**Work to complete:** Say how many lines of the listing below include the string "Document" and add nothing else.

Start of Extracted records

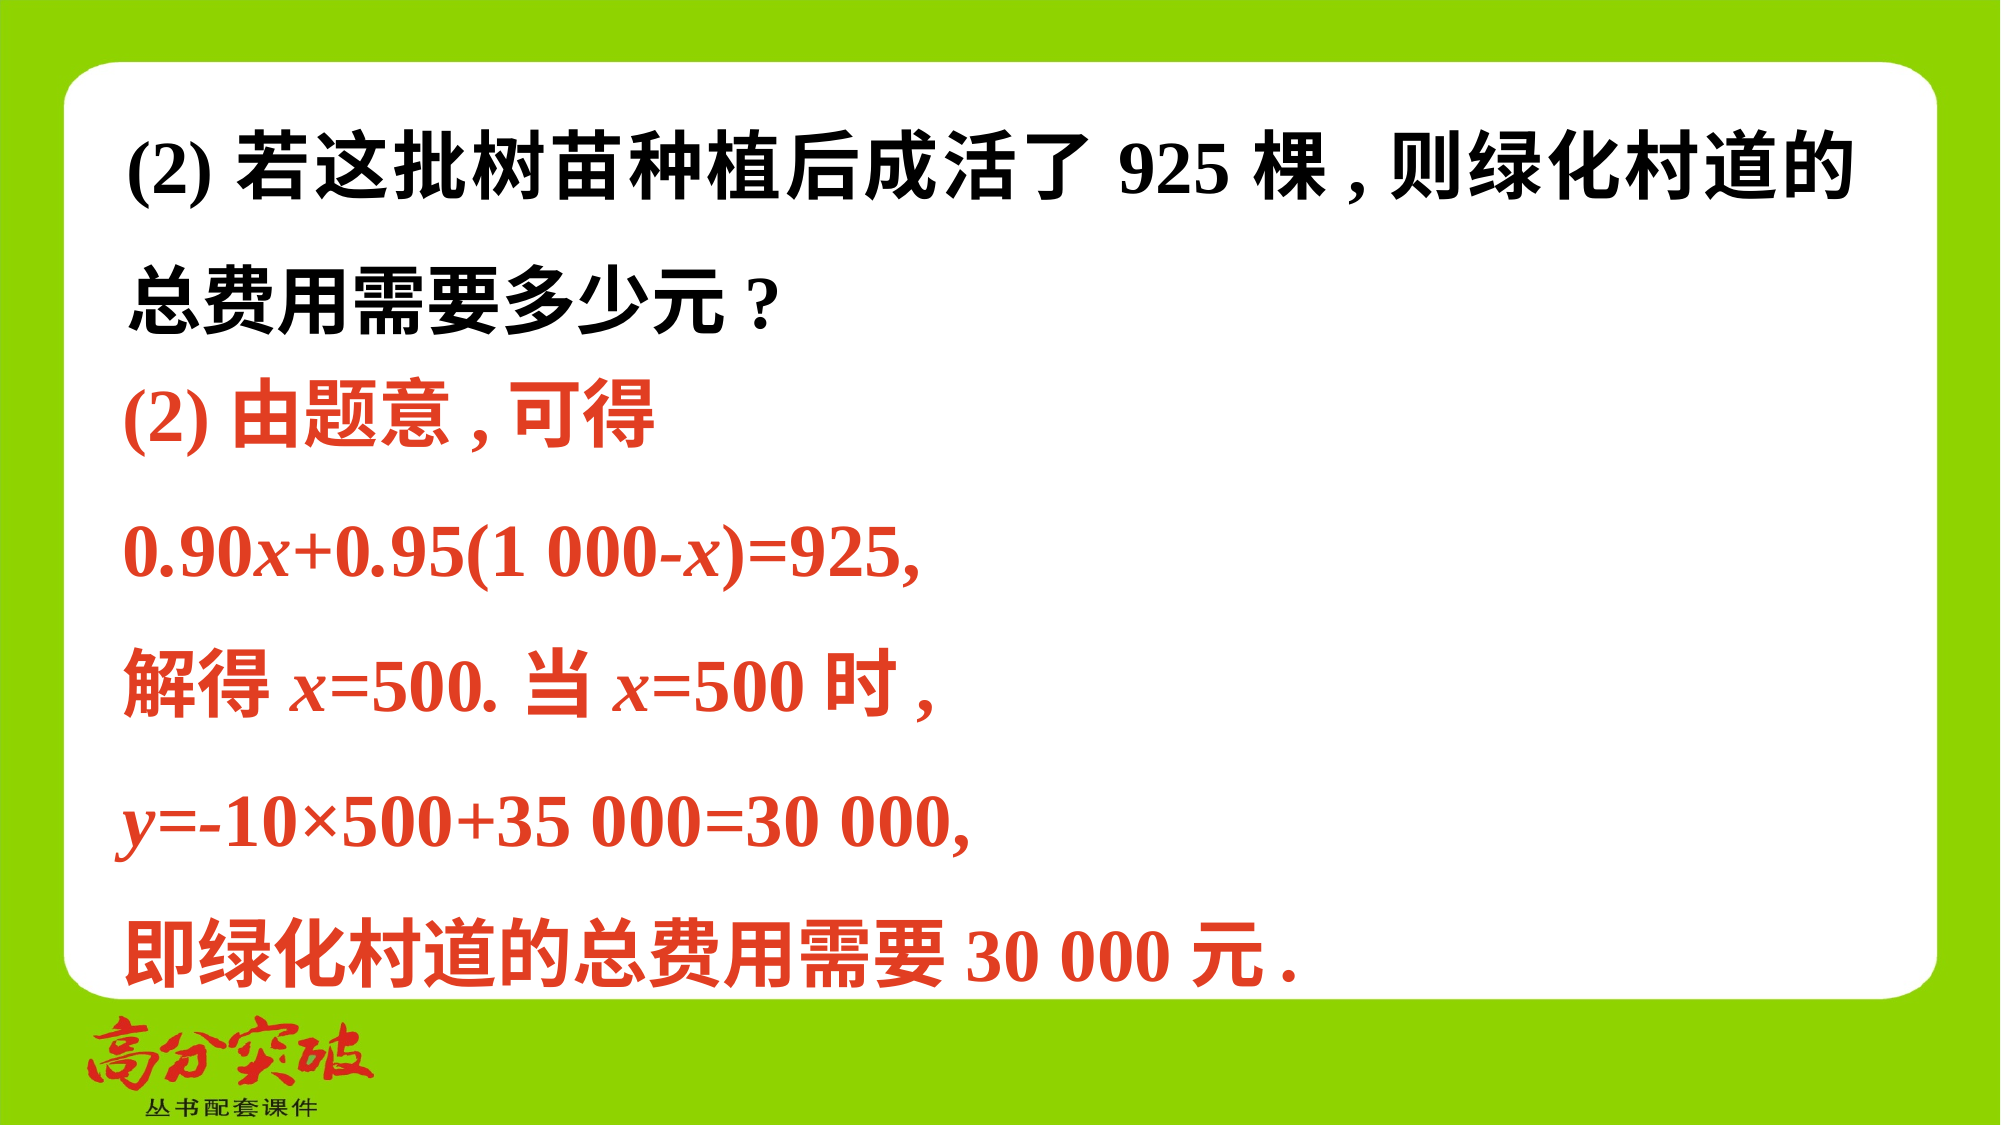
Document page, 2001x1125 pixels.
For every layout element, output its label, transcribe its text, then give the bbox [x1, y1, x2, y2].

picture [0, 0, 2001, 1125]
text_box (2)由题意,可得 0.90x+0.95(1 000-x)=925, 解得x=500.当x=500时, y=-10×500+35 000=30 000, 即绿化村道的总费用需要30 000元. [108, 314, 1465, 1005]
text_box (2)若这批树苗种植后成活了925棵,则绿化村道的总费用需要多少元? [111, 66, 1872, 352]
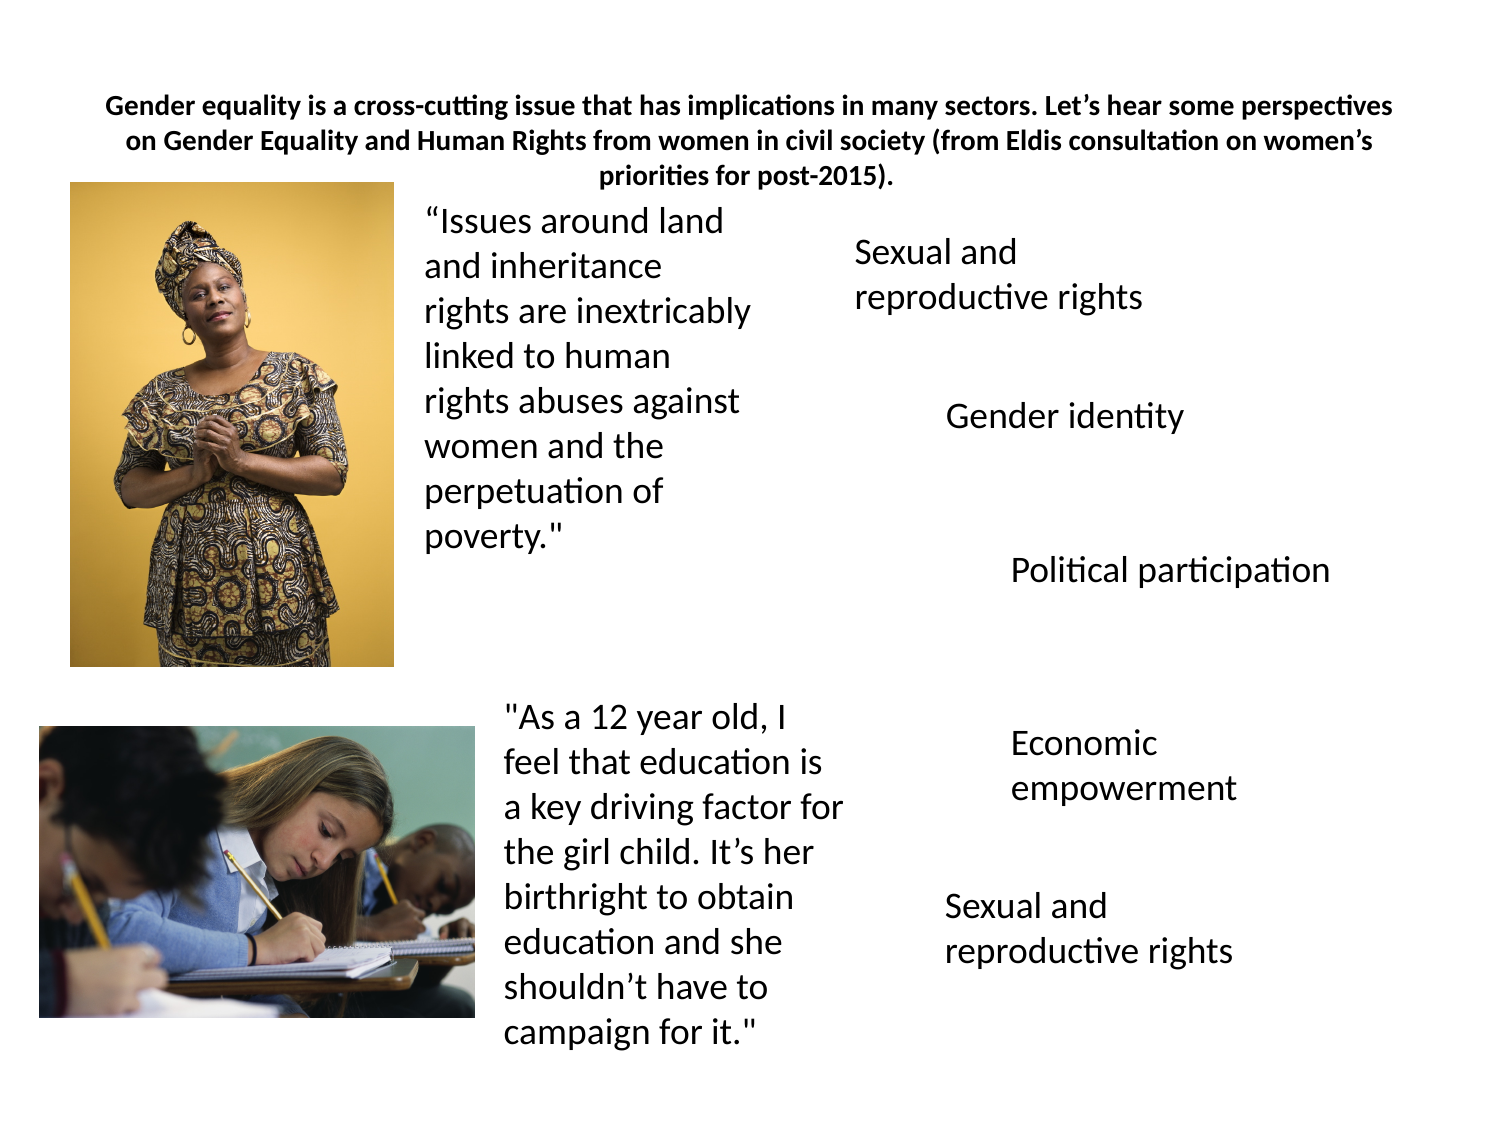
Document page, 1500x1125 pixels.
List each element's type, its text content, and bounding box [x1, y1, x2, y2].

text_box Sexual and reproductive rights [930, 873, 1303, 979]
text_box Political participation [996, 537, 1369, 598]
text_box Economic empowerment [996, 710, 1320, 815]
title Gender equality is a cross-cutting issue that has implications in many sectors. Let’s hear some perspectives on Gender Equality and Human Rights from women in civil society (from Eldis consultation on women’s priorities for post-2015). [75, 45, 1425, 233]
text_box “Issues around land and inheritance rights are inextricably linked to human rights abuses against women and the perpetuation of poverty." [409, 189, 768, 564]
picture [70, 182, 395, 667]
text_box Sexual and reproductive rights [839, 219, 1212, 325]
text_box "As a 12 year old, I feel that education is a key driving factor for the girl child. It’s her birthright to obtain education and she shouldn’t have to campaign for it." [488, 684, 861, 1059]
text_box Gender identity [931, 383, 1304, 444]
picture [39, 726, 476, 1018]
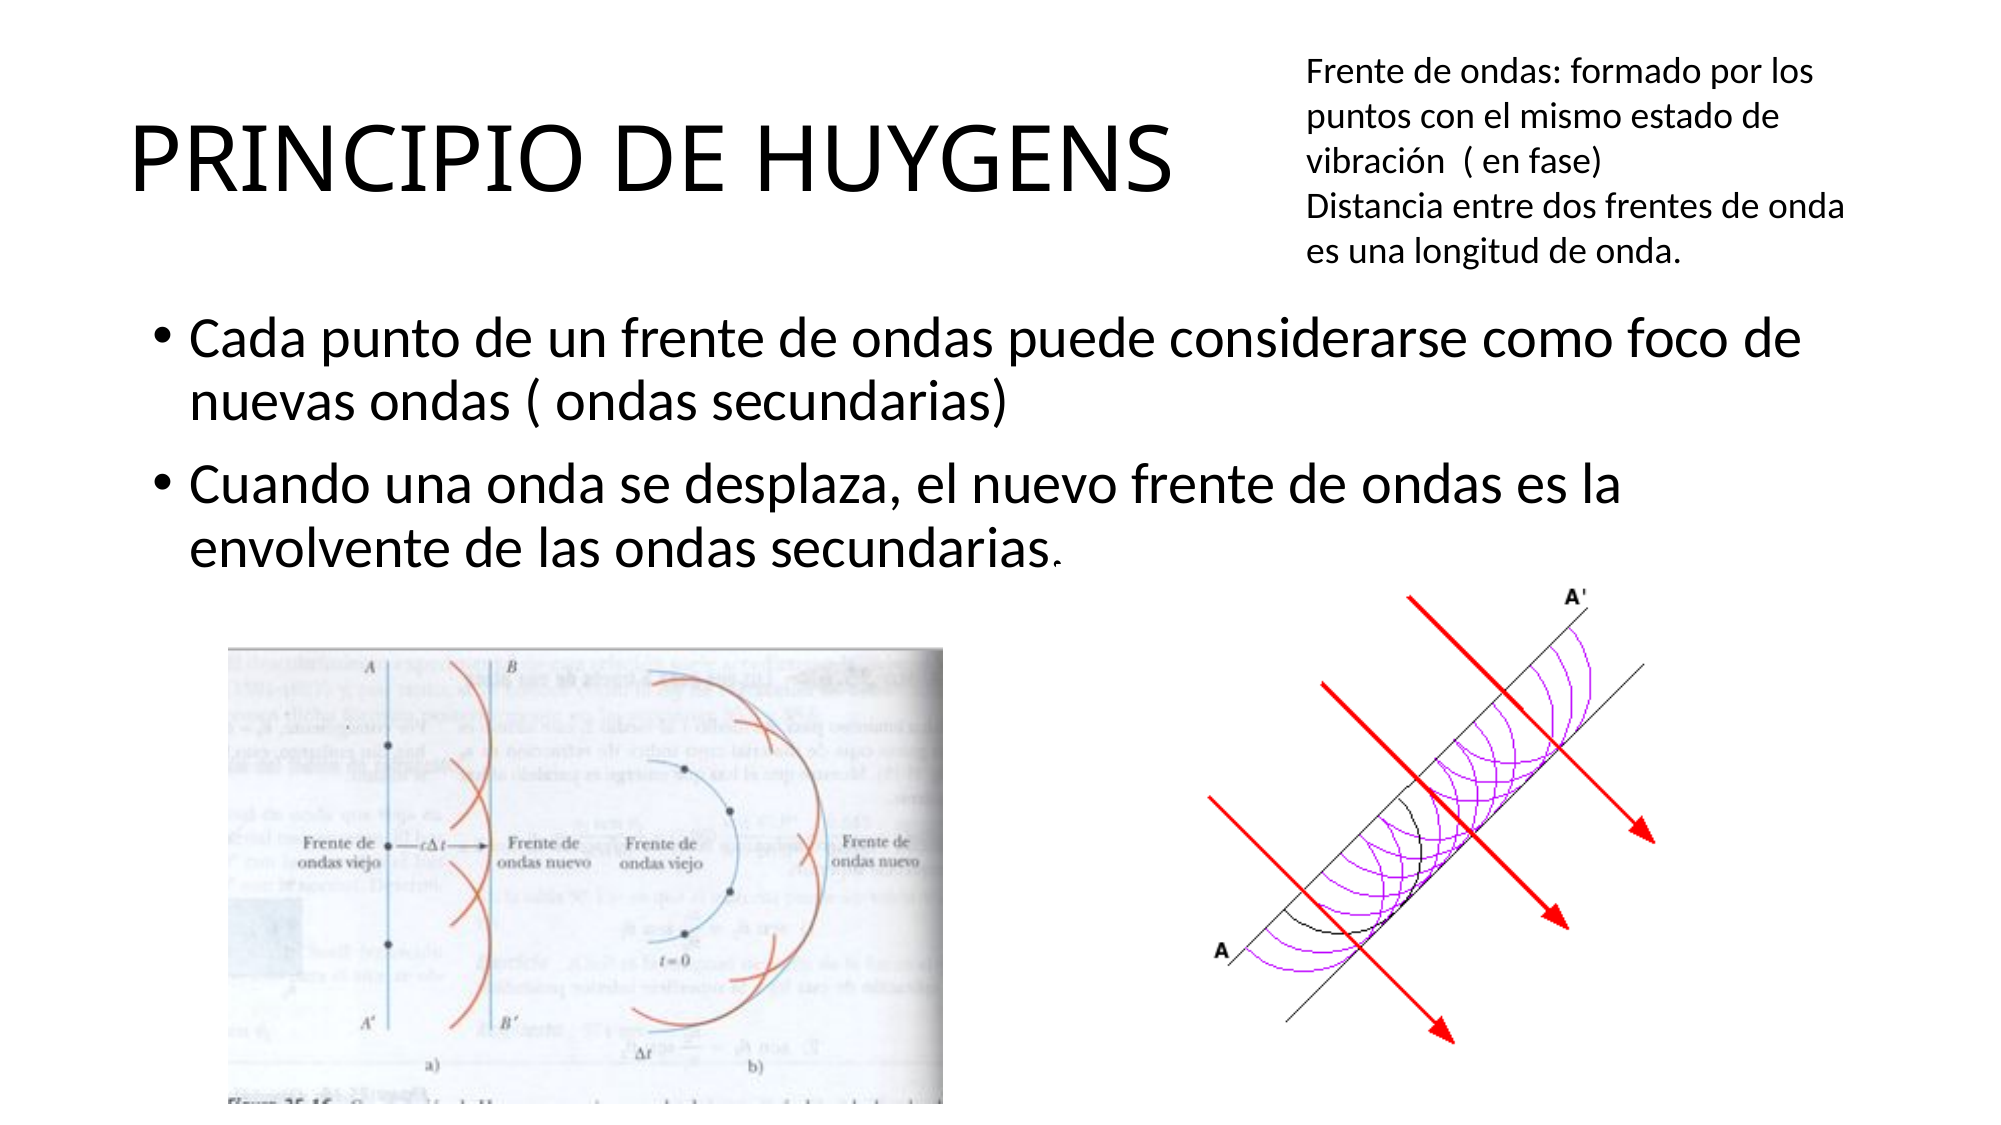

End of Extracted records

**Result:** 2